The two examples presented here should only be considered use cases, and we postulate that the proposed space characterizing neuronal markers of consciousness should be compatible with types of contrasts represented in the y-axis (e.g. crowding protocols, subliminal images, binocular rivalry, and non-report paradigms) or in the x-axis (e.g. anesthesia, epileptic seizures, and developmental stages). In a similar vein, the markers that we used to populate the coordinate space are examples of EEG-based markers used in the literature, our proposed framework permits to include any markers (and in any neuroimaging modality) as long as it can be computed in state and content assessments.

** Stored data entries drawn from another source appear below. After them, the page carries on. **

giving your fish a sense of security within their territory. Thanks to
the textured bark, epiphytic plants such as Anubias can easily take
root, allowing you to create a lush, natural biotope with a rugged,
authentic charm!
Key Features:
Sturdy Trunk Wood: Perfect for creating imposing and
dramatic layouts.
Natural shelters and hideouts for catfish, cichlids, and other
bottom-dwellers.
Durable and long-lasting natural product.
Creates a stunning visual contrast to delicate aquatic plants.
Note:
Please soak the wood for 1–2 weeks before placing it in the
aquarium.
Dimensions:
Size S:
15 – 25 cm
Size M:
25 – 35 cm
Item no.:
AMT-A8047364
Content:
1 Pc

We would like to emphasize that although we map the space of these content and level correlates, we do not imply that only empirical neuronal markers (and not their underlying mechanisms) can be studied. Ideas coming from information theory such as the information decomposition approach (Mediano et al. 2022, Vinck et al. 2023) and biophysical models (Luppi et al. 2023) try to capture the neural signatures that are potential echoes (and not correlates) of the neural implementation of the processing of a content or the underlying dynamics that maintain a specific state. The framework that we propose can in turn be used as one form of evaluation of these models. For example, summary metrics of a biophysical model, or neural signatures that can be interpreted in terms of information and not simple communication or shared oscillatory activity, can be put into the 2D space and depending on whether they underlie processes of states of consciousness or process of the perception of specific contents, they will be expected in a certain quadrant.

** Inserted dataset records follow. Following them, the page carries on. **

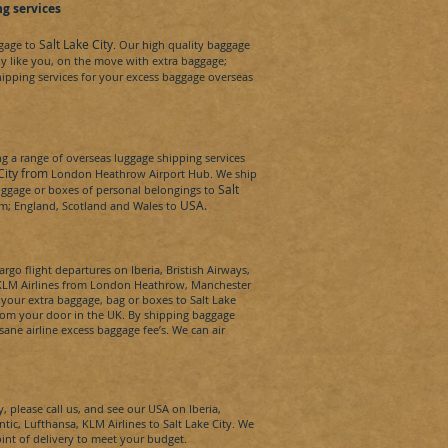
g services
Salt Lake City
ggage to
. Our high quality baggage
dy
like you, on the move with extra baggage;
hipping services for your excess baggage overseas
 a range of overseas luggage shipping services
 City from
London Heathrow Airport Hub. We ship
Salt
 luggage or boxes of personal belongings to
USA
.
rom; England, Scotland and Wales to
rgo flight departures on Iberia, Bristish Airways,
a, KLM Airlines from London Heathrow, Manchester
t your extra baggage, bag or boxes to
Salt Lake
from your door in the UK. By shipping baggage
sane airline excess baggage fee’s. We can
air
y,
please call us, and see our
USA
on Iberia,
antic, Lufthansa, KLM Airlines to
Salt Lake City
. We
oint of delivery to meet your budget.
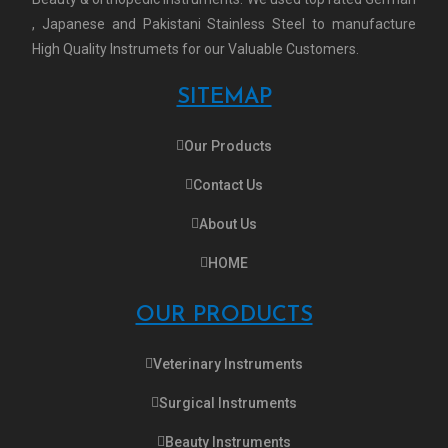
, Japanese and Pakistani Stainless Steel to manufacture
High Quality Instrumets for our Valuable Customers.
SITEMAP
Our Products
Contact Us
About Us
HOME
OUR PRODUCTS
Veterinary Instruments
Surgical Instruments
Beauty Instruments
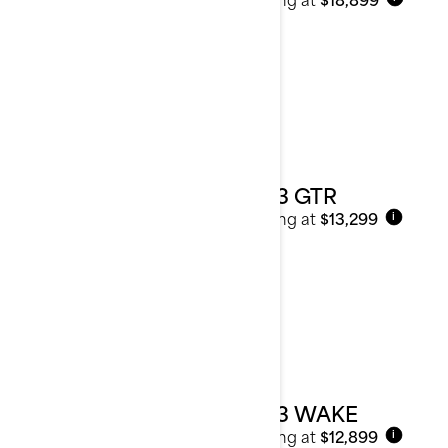
2023 GTR
Starting at
$13,299
i
2023 WAKE
Starting at
$12,899
i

Our study introduces a novel 2D state–content space that effectively represents EEG markers related to the state and content of consciousness. This innovative framework reveals significant relationships between these markers across both dimensions. In our examples, we observed an anticorrelation between the state and content dimensions in certain EEG markers, indicating that as one dimension’s value increases, the other’s decreases. This finding highlights the nuanced interplay between state and content markers and provides deeper insights into their behavior. The proposed 2D space has broad applicability across different perceptual modalities and various contrasts, offering a unified framework for examining consciousness. The value of this representation is both theoretical and experimental because it allows to disentangle content and state of consciousness signatures by studying multiple contrasts in the same framework, constituting an important tool to better interpret the true neuronal mechanisms underlying consciousness and cognition in different states and for different contents.